At a rally in York, Pa., on Tuesday, McCain drew on firsthand experience in Georgia to make some points about Russia's recent invasion. He even took to calling Georgian President Mikhail Saakashvili by his nickname, "Misha." But is his solidarity shoutout that "we are all Georgians" really so different from Obama's "people of Berlin, people of the world, this is our moment; this is our time"?

Any day McCain gets to flex his foreign policy muscles is a good day for him. And in a race where both sides are quick to pounce on the other for flip-flops, McCain has earned praise in the punditry world for his consistently hard line on Russia. The Arizona senator hopes to remind voters of Ronald Reagan and his defanging of the Soviet bear. But will echoes of the Cold War really resonate with most folks? For voters under 30, the U.S.S.R. is ancient history. When the Berlin Wall came down, the oldest of them were in high school and the youngest hadn't been born.

More important, while the Georgian conflict and its images are compelling, most Americans know little, if anything, about it. In his York speech, reports MSNBC/National Journal's Adam Aigner-Treworgy, McCain "plac[ed] the current conflict in a historical context, explaining the history of Georgia and recounting the invasions the country has survived." Usually, if you have to explain to voters why they should care about something, it's a sign that the issue probably won't gain that much traction.
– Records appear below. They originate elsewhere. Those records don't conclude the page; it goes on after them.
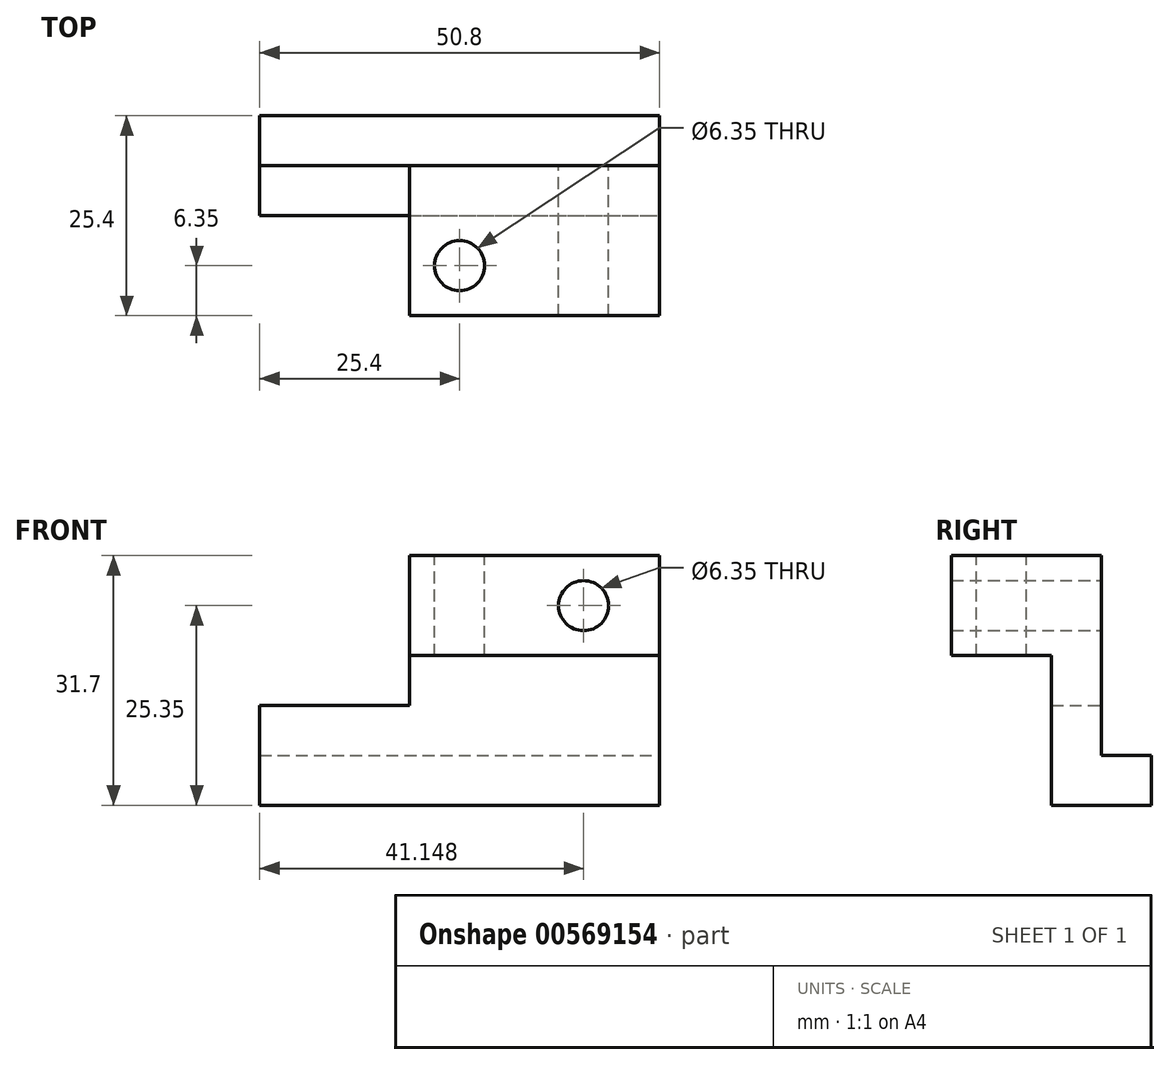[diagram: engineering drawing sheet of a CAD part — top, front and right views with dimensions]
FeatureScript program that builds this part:
annotation { "Feature Type Name" : "Feature", "Feature Type Description" : "" }
export const myFeature = defineFeature(function(context is Context, id is Id, definition is map)
    precondition{}
    {
        {
            var Q0;
            Q0=qCreatedBy(makeId("Right.planeOp"),FACE);
            var sketch = newSketch(context, id + "F0", { "sketchPlane" : qUnion([Q0])});
            skLineSegment(sketch, "E0", {"start": v(0, 0) * mm, "end": v(0, -12.7) * mm});
            skLineSegment(sketch, "E1", {"start": v(0, -12.7) * mm, "end": v(19.05, -12.7) * mm});
            skLineSegment(sketch, "E2", {"start": v(19.05, -12.7) * mm, "end": v(19.05, 0) * mm});
            skLineSegment(sketch, "E3", {"start": v(19.05, 0) * mm, "end": v(0, 0) * mm});
            skSolve(sketch);
        }
        {
            var Q0;
            Q0 = qSketchRegion(id + "F0", true);
            extrude(context, id + "F1", {"entities" : qUnion([Q0]), "depth" : 31.75 * mm, "offsetDistance" : 25.4 * mm});
        }
        {
            var Q0;
            Q0=makeQuery(id+"F1.opExtrude","CAP_FACE",FACE,{"disambiguationData":[OSD([sQuery(id+"F0.wireOp",EDGE,"E0"),sQuery(id+"F0.wireOp",EDGE,"E1"),sQuery(id+"F0.wireOp",EDGE,"E2"),sQuery(id+"F0.wireOp",EDGE,"E3")])],"isStart":false});
            var sketch = newSketch(context, id + "F2", { "sketchPlane" : qUnion([Q0])});
            skLineSegment(sketch, "E4", {"start": v(12.7, -19.05) * mm, "end": v(19.05, -19.05) * mm});
            skLineSegment(sketch, "E5", {"start": v(19.05, -12.7) * mm, "end": v(19.05, -19.05) * mm});
            skPoint(sketch, "E6.start.orphan", {"position": v(9.53, -12.7) * mm});
            skLineSegment(sketch, "E7", {"start": v(12.7, -19.05) * mm, "end": v(12.7, -12.7) * mm});
            skSolve(sketch);
        }
        {
            var Q0;
            Q0=makeQuery(id+"F2.imprint","IMPRINT",FACE,{"disambiguationData":[TD([[makeQuery(id+"F2.imprint","IMPRINT",EDGE,{"derivedFrom":sQuery(id+"F2.wireOp",EDGE,"E4")}),1.0]])]});
            extrude(context, id + "F3", {"entities" : qUnion([Q0]), "operationType" : NewBodyOperationType.ADD, "oppositeDirection" : true, "depth" : 31.75 * mm, "offsetDistance" : 25.4 * mm});
        }
        {
            var Q0;
            {var subQ0=sQuery(id+"F0.wireOp",EDGE,"E1");Q0=makeQuery(id+"F3.boolean.opBoolean","MERGE",FACE,{"derivedFrom":[makeQuery(id+"F1.opExtrude","CAP_FACE",FACE,{"disambiguationData":[OSD([sQuery(id+"F0.wireOp",EDGE,"E0"),subQ0,sQuery(id+"F0.wireOp",EDGE,"E2"),sQuery(id+"F0.wireOp",EDGE,"E3")])],"isStart":false}),makeQuery(id+"F3.opExtrude","CAP_FACE",FACE,{"disambiguationData":[OSD([subQ0,sQuery(id+"F2.wireOp",EDGE,"E4"),sQuery(id+"F2.wireOp",EDGE,"E5"),sQuery(id+"F2.wireOp",EDGE,"E7")])],"isStart":true})]});}
            var sketch = newSketch(context, id + "F4", { "sketchPlane" : qUnion([Q0])});
            skLineSegment(sketch, "E8", {"start": v(12.7, -19.05) * mm, "end": v(12.7, -31.7) * mm});
            skLineSegment(sketch, "E9", {"start": v(19.05, -19.05) * mm, "end": v(19.05, -25.4) * mm});
            skLineSegment(sketch, "E10", {"start": v(12.7, -31.7) * mm, "end": v(25.4, -31.7) * mm});
            skLineSegment(sketch, "E11", {"start": v(25.4, -31.7) * mm, "end": v(25.4, -25.35) * mm});
            skLineSegment(sketch, "E12", {"start": v(19.05, -25.4) * mm, "end": v(25.4, -25.35) * mm});
            skSolve(sketch);
        }
        {
            var Q0;
            Q0=makeQuery(id+"F4.imprint","IMPRINT",FACE,{"disambiguationData":[TD([[makeQuery(id+"F4.imprint","IMPRINT",EDGE,{"derivedFrom":sQuery(id+"F4.wireOp",EDGE,"E8")}),1.0]])]});
            extrude(context, id + "F5", {"entities" : qUnion([Q0]), "operationType" : NewBodyOperationType.ADD, "oppositeDirection" : true, "depth" : 50.8 * mm, "offsetDistance" : 25.4 * mm});
        }
        {
            var Q0;
            Q0=makeQuery(id+"F1.opExtrude","SWEPT_FACE",FACE,{"disambiguationData":[OSD([sQuery(id+"F0.wireOp",EDGE,"E3")])]});
            var sketch = newSketch(context, id + "F6", { "sketchPlane" : qUnion([Q0])});
            skCircle(sketch, "E13", {"center": v(6.35, 6.35) * mm, "radius": 3.18 * mm});
            skSolve(sketch);
        }
        {
            var Q0;
            Q0 = qSketchRegion(id + "F6", true);
            extrude(context, id + "F7", {"entities" : qUnion([Q0]), "operationType" : NewBodyOperationType.REMOVE, "endBound" : BoundingType.THROUGH_ALL, "oppositeDirection" : true, "depth" : 25.4 * mm, "offsetDistance" : 25.4 * mm});
        }
        {
            var Q0;
            Q0=makeQuery(id+"F5.boolean.opBoolean","MERGE",FACE,{"derivedFrom":[makeQuery(id+"F3.boolean.opBoolean","MERGE",FACE,{"derivedFrom":[makeQuery(id+"F1.opExtrude","SWEPT_FACE",FACE,{"disambiguationData":[OSD([sQuery(id+"F0.wireOp",EDGE,"E2")])]}),makeQuery(id+"F3.opExtrude","SWEPT_FACE",FACE,{"disambiguationData":[OSD([sQuery(id+"F2.wireOp",EDGE,"E5")])]})]}),makeQuery(id+"F5.opExtrude","SWEPT_FACE",FACE,{"disambiguationData":[OSD([sQuery(id+"F4.wireOp",EDGE,"E9")])]})]});
            var sketch = newSketch(context, id + "F8", { "sketchPlane" : qUnion([Q0])});
            skCircle(sketch, "E14", {"center": v(-22.1, -6.35) * mm, "radius": 3.18 * mm});
            skSolve(sketch);
        }
        {
            var Q0;
            Q0 = qSketchRegion(id + "F8", true);
            extrude(context, id + "F9", {"entities" : qUnion([Q0]), "operationType" : NewBodyOperationType.REMOVE, "oppositeDirection" : true, "depth" : 25.4 * mm, "offsetDistance" : 25.4 * mm});
        }
    });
The Russian attacks also come at peak vacation time, when fewer people are reading newspapers or watching cable TV.

Obama's camp, meanwhile, has put up a collection of ads in recent days that home in on issues unique to their regions.

"Backyard" which is running on TV in Las Vegas and Reno, Nev., hits McCain for his support of storing nuclear waste at Yucca Mountain -- an unpopular position in the state. The campaign is also targeting bikers in Milwaukee, where Harley-Davidson is based, and in York, which has big production facilities; a radio ad  there accuses McCain of not caring about "American-made motorcycles," citing his opposition to requirements that the government buy American.

In Ohio, a radio ad charges that McCain's intervention on behalf of DHL is putting 8,200 Ohio jobs at risk, and rural voters are being encouraged to paint the Obama logo onto their barns.

The goal, it seems, is to wipe clear the "celebrity" image that McCain and Republicans are trying to pin on Obama. Yeah, he can captivate massive throngs in Berlin, the campaign is implying, but he also knows and cares about the real-life issues that affect Americans in their neighborhoods.

Still, the fact that all the new Obama ads are negative, with no focus on specific solutions, undermines his "different kind of politics" mantra. It's easy to roll out the opposition research book and cobble together an effective attack ad. It's much harder to come up with ads that talk about ways to bring about solutions to these often intractable problems.

Including, for instance, the ailing economy. That's one area where capturing voters' imagination or soothing their anxiety is a task yet to be completed.